On Sunday lunchtime, one man was killed and two women injured when a group of four French skiers were hit by an avalanche in the Tabor area just south of Grenoble at 1,700m. In both avalanches, all the skiers were wearing transceivers — and the avalanche danger level in the Grand Saint-Bernard Pass in Switzerland on Saturday was only two, with no recent snowfalls.

The heaviest snow fell on Saturday across the northern Aosta and Piedmont regions, with more conservative amounts falling across the rest of France and Switzerland.

Our snow guru Fraser Wilkin reports a dry start this morning on but says: “The next set of weather fronts are already knocking on the door of the north-western Alps this morning. These will bring further snow (and for a time some rain at low altitude) later today, mostly to the northern French and western Swiss Alps.”

Avalanche expert Henry Schniewind says in his latest blog: “This new snow is, and will be, coming down on an unstable snowpack this week on North’ish (W to N to E) sides of the mountain in most of the Alps above 2300 m. 

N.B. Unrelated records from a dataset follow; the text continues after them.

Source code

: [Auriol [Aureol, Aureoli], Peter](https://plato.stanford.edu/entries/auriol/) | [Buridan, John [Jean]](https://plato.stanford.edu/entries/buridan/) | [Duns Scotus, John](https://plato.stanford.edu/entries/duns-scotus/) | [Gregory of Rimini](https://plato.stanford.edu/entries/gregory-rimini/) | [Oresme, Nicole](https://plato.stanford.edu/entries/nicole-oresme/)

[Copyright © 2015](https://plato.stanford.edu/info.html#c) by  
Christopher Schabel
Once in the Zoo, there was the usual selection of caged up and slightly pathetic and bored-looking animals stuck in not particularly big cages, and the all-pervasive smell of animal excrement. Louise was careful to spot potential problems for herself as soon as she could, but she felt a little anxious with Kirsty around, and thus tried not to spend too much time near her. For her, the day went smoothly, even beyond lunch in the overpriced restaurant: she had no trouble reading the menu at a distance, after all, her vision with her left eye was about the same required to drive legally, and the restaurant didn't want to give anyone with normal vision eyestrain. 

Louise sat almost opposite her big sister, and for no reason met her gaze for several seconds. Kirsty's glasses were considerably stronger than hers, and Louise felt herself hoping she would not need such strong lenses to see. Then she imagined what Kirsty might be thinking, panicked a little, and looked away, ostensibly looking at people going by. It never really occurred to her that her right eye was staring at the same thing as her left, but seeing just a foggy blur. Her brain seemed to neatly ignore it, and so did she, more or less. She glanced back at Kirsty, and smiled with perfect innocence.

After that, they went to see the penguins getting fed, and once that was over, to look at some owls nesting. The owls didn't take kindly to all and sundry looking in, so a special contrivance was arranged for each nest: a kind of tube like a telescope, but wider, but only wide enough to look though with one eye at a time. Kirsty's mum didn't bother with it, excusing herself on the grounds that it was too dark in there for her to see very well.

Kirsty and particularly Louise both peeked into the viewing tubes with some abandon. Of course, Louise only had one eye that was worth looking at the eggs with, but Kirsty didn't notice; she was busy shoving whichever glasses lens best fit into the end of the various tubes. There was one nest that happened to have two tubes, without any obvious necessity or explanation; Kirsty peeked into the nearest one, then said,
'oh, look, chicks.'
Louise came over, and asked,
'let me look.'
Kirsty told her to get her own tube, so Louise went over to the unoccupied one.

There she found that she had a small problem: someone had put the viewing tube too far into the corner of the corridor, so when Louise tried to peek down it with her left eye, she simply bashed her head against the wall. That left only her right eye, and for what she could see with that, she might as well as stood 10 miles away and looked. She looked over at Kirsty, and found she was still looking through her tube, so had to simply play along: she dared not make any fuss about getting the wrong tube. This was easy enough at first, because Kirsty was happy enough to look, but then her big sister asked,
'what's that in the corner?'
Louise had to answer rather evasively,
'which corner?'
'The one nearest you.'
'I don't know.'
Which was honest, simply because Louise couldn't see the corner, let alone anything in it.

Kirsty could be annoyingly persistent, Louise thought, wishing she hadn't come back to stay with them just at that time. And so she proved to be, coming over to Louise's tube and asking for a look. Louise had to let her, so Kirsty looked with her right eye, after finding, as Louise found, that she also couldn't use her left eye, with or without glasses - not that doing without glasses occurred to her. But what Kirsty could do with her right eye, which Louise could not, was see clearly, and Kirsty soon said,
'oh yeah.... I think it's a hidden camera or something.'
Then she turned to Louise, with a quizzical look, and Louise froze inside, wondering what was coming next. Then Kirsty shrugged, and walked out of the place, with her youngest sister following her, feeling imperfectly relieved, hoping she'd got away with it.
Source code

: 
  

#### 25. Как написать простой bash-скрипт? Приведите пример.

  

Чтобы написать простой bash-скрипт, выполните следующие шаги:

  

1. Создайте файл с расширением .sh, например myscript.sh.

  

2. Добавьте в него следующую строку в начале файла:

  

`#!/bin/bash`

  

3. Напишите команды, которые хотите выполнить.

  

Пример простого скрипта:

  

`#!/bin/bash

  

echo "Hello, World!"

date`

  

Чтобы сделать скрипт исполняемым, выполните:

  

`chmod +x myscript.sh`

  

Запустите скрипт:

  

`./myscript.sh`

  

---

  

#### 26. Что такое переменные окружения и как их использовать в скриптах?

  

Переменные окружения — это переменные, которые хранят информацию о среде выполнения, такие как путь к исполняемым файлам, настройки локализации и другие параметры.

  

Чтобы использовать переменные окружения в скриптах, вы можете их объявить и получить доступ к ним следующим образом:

“South’ish facing slopes have a much more stable snowpack underneath the current and future fresh snow (until they are hit and warmed by the sun.”

The British Foreign Office has recently issued advice to UK skiers urging them not to head off-piste without being fully prepared. “Make sure you take and are able to use competently the appropriate equipment — an avalanche transceiver, a probe pole and a shovel”, says the advice, released in conjunction with the Ski Club of GB.